Tudo se desvenda ao longo de mais de 300 páginas interessantíssimas: a discrição como Salazar guardou durante quase 50 anos a sua adesão ao SLB. As suas paixões futebolísticas descritas de forma pormenorizada, os episódios íntimos de fanatismo e determinação em perseguir todos os inimigos do Glorioso e num só capítulo toda a verdade sobre a transferência de Eusébio do Sporting de Lourenço Marques para o Sport Lisboa e Benfica com a protecção da PIDE conforme é comprovado pelos documentos nunca descobertos e revelados até hoje que fazem parte do arquivo da PIDE/DGS e do arquivo Salazar bem como toda a história detalhada como Eusébio foi impedido de se transferir para Itália por Salazar e pela Pide.
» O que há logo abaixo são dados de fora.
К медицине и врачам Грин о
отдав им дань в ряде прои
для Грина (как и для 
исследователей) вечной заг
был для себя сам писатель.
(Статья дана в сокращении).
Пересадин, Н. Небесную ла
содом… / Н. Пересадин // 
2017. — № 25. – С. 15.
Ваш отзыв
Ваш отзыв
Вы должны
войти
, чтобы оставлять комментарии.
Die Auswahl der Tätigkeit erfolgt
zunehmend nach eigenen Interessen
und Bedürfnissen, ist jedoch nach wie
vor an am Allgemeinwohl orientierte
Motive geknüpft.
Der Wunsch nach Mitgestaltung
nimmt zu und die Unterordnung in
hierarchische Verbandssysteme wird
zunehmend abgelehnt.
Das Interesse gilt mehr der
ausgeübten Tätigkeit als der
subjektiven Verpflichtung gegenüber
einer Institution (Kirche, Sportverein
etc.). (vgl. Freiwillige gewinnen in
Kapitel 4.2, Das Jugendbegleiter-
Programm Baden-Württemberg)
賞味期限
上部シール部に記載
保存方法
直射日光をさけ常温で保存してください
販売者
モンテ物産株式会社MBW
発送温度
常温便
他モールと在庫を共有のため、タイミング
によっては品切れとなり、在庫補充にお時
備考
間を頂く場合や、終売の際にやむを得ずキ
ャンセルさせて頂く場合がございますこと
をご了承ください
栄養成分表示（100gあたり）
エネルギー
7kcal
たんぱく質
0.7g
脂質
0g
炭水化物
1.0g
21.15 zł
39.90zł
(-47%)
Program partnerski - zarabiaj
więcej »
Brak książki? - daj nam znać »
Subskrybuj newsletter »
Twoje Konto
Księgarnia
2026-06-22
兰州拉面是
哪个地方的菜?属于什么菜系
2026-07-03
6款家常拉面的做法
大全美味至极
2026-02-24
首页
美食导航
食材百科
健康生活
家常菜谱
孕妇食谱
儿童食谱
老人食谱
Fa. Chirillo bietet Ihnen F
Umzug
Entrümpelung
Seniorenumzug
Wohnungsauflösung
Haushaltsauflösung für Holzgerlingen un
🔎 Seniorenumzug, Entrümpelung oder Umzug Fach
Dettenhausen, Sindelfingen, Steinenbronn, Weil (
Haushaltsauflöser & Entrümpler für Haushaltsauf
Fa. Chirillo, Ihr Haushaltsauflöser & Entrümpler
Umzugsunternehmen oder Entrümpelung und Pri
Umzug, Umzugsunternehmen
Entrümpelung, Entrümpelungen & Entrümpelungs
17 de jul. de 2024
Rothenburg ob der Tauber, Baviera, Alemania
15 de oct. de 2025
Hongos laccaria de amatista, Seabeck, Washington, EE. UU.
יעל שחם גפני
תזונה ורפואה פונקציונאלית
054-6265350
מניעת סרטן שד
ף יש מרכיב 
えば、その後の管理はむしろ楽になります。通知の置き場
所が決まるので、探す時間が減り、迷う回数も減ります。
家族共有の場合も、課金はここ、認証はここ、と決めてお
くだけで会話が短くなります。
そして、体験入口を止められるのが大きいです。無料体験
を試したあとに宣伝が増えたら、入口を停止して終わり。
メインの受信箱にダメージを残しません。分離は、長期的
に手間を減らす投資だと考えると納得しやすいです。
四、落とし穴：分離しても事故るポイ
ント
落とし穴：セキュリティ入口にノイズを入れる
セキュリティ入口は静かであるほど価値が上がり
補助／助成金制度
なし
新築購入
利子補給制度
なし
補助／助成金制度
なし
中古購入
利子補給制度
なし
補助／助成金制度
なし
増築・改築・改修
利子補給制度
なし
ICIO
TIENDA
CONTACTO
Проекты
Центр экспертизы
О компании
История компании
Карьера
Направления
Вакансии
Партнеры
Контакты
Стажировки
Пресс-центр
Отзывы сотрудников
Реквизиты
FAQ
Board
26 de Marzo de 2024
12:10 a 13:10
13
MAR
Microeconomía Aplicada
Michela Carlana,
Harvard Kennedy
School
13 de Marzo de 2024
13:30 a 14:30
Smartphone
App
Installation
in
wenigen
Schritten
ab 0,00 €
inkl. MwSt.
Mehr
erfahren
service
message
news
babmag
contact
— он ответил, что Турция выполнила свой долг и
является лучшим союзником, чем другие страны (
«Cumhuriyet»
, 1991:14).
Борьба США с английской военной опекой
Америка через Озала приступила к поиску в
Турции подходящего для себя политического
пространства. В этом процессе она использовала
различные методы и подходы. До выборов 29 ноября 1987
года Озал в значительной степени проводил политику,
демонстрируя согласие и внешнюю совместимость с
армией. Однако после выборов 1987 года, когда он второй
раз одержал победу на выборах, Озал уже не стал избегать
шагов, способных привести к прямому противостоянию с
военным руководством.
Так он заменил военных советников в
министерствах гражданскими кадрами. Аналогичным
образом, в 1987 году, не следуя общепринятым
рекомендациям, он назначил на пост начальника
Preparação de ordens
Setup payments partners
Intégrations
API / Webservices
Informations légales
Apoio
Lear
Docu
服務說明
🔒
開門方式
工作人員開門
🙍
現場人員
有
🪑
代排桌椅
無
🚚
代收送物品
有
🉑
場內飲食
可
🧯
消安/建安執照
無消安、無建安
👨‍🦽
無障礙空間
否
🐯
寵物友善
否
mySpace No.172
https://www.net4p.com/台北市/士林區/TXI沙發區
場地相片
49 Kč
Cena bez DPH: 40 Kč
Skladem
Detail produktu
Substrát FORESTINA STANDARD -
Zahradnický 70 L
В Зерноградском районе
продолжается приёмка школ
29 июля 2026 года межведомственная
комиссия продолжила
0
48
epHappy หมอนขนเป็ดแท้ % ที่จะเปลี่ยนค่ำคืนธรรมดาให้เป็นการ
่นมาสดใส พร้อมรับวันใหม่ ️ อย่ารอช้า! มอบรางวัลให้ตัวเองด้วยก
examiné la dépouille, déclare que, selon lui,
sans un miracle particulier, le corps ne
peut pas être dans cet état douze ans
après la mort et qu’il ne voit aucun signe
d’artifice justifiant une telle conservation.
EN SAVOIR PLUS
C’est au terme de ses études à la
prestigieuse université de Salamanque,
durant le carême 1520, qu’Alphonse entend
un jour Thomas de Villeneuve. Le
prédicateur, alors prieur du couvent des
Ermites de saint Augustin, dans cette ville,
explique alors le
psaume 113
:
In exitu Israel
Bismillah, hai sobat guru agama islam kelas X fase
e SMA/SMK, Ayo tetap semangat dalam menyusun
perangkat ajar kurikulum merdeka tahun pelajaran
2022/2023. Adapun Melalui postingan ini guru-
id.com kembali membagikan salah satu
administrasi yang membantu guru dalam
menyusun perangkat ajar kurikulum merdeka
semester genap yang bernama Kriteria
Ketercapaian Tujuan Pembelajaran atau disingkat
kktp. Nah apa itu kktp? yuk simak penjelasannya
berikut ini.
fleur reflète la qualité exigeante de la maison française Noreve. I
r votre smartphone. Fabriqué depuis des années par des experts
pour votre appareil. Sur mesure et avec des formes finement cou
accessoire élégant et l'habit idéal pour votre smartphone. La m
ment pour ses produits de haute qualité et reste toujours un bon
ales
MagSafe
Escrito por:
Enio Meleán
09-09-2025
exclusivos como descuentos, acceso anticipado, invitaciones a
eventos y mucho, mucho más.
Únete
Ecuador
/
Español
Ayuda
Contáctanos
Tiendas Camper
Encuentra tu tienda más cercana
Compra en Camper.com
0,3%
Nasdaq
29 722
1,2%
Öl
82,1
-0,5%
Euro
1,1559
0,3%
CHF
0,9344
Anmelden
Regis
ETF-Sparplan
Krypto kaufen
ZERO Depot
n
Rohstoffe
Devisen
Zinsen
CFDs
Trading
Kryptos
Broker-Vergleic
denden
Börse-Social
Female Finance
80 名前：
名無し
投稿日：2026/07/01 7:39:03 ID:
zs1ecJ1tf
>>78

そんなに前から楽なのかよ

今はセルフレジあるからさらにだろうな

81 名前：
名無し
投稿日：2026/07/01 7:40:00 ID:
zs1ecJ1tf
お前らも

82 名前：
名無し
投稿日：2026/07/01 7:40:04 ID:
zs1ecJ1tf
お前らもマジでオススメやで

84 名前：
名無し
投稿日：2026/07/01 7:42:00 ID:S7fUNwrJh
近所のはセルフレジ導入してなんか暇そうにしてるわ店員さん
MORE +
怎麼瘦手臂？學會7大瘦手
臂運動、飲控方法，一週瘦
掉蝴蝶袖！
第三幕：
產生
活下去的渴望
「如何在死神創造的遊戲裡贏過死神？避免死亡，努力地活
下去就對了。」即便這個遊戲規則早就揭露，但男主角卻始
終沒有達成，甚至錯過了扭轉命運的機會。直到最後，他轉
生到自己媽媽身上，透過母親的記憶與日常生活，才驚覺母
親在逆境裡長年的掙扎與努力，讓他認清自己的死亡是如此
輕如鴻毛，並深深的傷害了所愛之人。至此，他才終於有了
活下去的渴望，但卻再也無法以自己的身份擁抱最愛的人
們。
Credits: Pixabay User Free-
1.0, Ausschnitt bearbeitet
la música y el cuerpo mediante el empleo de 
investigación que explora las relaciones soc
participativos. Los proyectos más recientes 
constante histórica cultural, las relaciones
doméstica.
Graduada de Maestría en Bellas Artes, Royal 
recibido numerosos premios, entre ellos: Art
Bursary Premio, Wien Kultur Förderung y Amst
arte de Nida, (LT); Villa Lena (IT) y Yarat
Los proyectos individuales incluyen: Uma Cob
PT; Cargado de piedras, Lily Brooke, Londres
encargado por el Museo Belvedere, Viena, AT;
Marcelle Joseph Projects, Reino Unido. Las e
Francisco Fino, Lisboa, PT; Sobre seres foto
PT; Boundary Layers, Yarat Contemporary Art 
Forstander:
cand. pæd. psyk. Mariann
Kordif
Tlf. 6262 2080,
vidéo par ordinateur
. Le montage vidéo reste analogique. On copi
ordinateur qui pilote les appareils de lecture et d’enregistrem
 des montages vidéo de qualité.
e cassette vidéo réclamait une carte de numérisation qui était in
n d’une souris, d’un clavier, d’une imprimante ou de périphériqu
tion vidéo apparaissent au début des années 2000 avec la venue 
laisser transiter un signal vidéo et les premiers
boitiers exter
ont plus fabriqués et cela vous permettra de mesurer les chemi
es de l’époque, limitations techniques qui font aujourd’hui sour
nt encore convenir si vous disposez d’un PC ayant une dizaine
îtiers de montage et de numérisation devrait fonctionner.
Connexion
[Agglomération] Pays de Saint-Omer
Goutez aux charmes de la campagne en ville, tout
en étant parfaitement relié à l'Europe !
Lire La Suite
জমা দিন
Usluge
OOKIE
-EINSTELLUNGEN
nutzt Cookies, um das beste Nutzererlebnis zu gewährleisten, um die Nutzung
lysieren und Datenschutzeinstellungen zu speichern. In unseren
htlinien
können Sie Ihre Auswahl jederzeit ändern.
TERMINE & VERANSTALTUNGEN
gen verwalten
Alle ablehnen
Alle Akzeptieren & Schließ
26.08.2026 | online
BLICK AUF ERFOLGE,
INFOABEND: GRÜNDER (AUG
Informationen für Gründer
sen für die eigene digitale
PVP - 20€. Desconto para sócios do Benfica - 15%
Ano 2010, século XXI, Portugal, estado laico e democrático?!?
FUTEBOL
Sócrates dixit:
"Vou torcer, vocês sabem que vou torcer. Vou torcer pelo Benfica, claro. Espero que o Benfica ganhe porque sou do Benfica, claro está", afirmou Sócrates, "Todos sabem a minha preferência. Enfim, acho que ninguém do Porto me levará a mal se disser que este ano espero que seja o ano do Benfica. Acho que seria justo que assim fosse, há tantos anos que não é o ano do Benfica. Mas, enfim, esta é a opinião de um benfiquista".
FÁTIMA
Sócrates dixit:
"Transmiti ao Papa o que parece ser o sentimento nacional de que os portugueses gostariam de ver este Papa muito brevemente em Portugal",
"O anterior Papa visitou-nos várias vezes e com certeza esse espírito de ligação a Fátima e a Portugal haverá também neste Papa".
FADO
O nosso fado (destino) está traçado … défice, bancarrota ... e aperta o cinto... Zé Povo!
Pois é Futebol, Fátima e Fado são novamente utilizados por um governo para entreter o povo, e fazer esquecer a vergonha que é o nosso país, que de laico e democrático pouco ou nada tem.
Estaremos a voltar ao tempo do outro senhor?
Entretido que está o povo com a vinda do Papa e com a vitória do fifica ... o Governo prepara-se e lança o pacote de medidas de austeridade!